» **Provided entries**
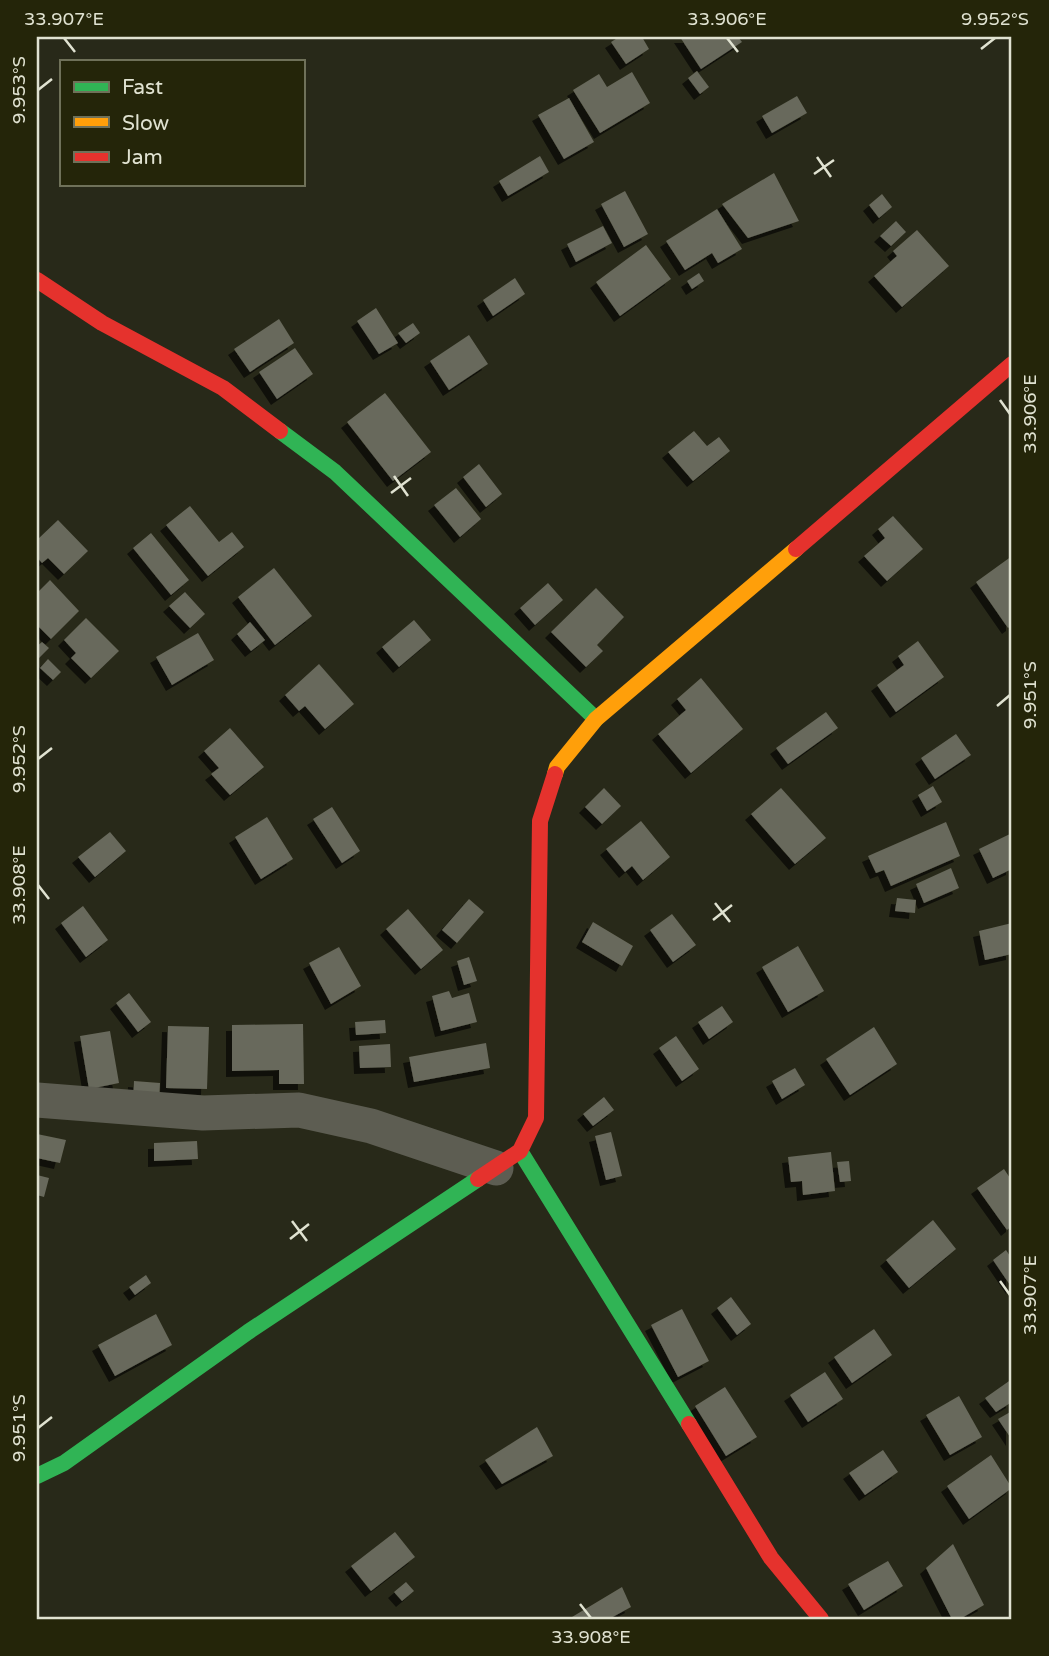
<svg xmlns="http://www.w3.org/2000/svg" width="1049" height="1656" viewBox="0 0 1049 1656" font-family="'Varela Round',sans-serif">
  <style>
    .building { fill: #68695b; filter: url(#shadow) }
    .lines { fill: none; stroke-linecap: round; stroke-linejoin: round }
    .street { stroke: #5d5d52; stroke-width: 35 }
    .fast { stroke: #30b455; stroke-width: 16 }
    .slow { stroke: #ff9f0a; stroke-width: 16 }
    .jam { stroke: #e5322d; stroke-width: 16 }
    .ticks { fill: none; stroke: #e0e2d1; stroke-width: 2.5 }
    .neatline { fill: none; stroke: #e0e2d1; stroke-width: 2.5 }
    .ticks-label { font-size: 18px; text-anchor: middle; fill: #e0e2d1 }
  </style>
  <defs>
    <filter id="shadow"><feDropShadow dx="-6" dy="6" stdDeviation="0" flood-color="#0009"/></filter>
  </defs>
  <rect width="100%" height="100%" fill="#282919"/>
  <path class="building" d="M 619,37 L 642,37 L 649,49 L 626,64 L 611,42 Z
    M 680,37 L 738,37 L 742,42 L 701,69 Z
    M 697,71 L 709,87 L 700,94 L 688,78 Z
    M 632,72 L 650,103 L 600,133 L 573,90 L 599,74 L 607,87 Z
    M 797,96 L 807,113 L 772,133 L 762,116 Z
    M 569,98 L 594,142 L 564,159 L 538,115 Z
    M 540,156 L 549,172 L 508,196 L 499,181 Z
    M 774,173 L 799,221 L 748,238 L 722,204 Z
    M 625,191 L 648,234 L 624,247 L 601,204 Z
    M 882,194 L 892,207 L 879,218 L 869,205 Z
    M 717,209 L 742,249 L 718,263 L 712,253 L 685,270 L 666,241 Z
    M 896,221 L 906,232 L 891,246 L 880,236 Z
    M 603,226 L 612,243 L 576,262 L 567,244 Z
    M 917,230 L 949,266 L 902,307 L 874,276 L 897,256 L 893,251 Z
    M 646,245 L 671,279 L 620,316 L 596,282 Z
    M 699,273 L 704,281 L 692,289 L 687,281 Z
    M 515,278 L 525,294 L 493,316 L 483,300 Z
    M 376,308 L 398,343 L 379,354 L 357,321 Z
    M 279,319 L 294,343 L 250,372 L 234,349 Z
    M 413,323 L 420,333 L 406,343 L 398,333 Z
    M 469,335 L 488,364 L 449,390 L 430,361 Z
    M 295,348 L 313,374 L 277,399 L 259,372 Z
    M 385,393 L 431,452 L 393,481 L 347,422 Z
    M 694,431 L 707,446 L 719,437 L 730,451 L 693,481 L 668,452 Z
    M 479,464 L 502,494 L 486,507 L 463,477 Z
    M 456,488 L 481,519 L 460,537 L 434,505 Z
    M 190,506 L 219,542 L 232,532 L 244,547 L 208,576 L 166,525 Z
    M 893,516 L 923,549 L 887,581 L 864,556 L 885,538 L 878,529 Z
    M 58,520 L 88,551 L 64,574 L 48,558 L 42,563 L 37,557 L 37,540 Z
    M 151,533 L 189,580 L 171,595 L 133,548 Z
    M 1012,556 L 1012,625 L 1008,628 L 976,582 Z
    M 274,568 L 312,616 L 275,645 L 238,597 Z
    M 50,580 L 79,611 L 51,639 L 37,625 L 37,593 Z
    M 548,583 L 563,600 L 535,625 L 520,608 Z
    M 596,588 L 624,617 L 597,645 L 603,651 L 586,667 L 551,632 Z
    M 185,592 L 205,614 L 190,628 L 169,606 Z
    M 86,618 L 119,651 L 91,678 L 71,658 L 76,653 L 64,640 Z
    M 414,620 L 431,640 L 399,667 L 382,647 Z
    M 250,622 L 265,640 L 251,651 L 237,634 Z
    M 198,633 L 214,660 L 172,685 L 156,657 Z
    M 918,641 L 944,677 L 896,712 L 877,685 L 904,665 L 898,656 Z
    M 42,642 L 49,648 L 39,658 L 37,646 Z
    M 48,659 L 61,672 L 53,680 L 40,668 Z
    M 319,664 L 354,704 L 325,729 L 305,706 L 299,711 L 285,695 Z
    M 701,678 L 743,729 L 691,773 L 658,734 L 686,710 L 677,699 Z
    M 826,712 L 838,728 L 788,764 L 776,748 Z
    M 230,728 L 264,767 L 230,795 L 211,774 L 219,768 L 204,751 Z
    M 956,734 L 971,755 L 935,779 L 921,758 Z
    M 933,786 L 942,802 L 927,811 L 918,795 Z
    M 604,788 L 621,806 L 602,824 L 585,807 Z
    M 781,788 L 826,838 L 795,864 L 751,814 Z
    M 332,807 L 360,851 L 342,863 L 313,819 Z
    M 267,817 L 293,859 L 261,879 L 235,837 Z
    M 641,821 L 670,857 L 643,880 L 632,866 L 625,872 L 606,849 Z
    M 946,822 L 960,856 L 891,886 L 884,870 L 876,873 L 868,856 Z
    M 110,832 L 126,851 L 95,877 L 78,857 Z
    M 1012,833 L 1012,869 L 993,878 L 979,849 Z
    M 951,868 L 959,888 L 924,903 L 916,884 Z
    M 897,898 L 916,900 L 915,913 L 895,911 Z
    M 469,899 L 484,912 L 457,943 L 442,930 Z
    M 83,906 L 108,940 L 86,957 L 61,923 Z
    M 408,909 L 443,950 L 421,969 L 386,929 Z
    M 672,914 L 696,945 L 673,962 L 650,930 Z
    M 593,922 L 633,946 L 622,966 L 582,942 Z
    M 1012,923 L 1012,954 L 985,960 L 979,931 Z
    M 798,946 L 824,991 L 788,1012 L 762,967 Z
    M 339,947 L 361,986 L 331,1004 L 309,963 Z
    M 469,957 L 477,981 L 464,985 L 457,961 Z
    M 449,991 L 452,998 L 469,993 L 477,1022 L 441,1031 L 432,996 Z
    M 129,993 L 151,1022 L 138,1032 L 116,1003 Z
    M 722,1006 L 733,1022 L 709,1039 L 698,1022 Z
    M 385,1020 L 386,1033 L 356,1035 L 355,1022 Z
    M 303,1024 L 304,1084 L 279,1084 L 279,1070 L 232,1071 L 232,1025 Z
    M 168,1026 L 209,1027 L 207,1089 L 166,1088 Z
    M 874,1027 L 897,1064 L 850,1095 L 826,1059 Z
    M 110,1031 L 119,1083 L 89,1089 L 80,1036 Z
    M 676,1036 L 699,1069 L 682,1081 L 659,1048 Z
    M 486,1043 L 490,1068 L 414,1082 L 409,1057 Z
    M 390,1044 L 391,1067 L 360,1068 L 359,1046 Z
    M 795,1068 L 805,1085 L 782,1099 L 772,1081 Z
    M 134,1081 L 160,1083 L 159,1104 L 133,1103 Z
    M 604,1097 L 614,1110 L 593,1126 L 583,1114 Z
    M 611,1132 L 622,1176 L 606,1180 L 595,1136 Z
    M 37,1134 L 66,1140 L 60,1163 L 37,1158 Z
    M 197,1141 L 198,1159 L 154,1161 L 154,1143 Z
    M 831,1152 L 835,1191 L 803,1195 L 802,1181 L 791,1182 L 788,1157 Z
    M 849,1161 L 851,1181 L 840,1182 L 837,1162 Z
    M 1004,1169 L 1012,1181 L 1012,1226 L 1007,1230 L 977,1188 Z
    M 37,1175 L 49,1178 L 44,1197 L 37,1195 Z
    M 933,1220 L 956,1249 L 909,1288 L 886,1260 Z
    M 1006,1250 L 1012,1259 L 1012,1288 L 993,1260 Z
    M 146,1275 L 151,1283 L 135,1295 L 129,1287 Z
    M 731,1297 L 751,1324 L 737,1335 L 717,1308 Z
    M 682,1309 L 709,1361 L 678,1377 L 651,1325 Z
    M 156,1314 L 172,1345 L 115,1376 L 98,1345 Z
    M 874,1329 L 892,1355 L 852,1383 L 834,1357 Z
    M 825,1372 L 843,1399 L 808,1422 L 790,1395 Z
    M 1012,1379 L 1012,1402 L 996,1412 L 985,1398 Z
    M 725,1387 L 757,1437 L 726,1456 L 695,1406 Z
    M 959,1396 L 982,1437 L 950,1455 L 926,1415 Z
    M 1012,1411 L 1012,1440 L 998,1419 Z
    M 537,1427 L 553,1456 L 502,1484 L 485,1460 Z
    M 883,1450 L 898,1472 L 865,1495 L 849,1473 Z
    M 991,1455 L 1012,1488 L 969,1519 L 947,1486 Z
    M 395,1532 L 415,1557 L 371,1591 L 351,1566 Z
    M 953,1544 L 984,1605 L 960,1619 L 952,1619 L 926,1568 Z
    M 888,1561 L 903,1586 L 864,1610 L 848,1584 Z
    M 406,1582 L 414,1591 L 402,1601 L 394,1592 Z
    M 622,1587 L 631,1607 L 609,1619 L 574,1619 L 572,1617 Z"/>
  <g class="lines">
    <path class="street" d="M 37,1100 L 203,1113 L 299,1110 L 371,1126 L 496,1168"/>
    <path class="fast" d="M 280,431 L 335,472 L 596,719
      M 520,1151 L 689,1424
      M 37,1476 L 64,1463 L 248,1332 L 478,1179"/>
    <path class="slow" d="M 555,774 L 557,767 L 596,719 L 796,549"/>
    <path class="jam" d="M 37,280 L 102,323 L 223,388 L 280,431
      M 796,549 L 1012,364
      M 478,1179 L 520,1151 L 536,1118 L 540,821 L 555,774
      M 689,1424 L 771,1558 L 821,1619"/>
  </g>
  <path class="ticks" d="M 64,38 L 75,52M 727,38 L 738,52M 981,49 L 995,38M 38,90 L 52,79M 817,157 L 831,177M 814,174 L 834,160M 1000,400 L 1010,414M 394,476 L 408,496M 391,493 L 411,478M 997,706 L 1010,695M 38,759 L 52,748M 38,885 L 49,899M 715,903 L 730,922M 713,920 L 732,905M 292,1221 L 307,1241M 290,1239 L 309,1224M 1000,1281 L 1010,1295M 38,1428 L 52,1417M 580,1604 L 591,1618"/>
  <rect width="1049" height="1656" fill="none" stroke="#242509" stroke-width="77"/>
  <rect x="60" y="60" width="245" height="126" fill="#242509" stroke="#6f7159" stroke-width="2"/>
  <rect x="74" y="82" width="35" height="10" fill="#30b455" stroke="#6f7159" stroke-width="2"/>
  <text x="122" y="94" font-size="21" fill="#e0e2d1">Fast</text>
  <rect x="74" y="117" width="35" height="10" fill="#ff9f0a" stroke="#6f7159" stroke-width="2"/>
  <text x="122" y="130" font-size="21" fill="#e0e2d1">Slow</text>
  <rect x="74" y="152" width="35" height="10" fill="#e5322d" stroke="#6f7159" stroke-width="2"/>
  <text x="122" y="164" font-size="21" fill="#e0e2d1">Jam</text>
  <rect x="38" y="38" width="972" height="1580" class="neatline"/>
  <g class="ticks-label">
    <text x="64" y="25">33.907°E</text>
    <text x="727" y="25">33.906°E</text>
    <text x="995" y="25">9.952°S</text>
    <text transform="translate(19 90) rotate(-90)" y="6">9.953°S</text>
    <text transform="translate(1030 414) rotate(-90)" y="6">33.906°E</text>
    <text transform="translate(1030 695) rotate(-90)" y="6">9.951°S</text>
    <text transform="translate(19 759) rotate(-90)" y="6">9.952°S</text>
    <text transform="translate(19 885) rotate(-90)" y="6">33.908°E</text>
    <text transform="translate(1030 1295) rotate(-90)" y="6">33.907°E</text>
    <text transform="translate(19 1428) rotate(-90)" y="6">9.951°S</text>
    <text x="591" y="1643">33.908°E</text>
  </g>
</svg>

» **Exercise objective**
Each line above that contains the word "lines" must be copied.

» **Solved exercise**
    .lines { fill: none; stroke-linecap: round; stroke-linejoin: round }
  <g class="lines">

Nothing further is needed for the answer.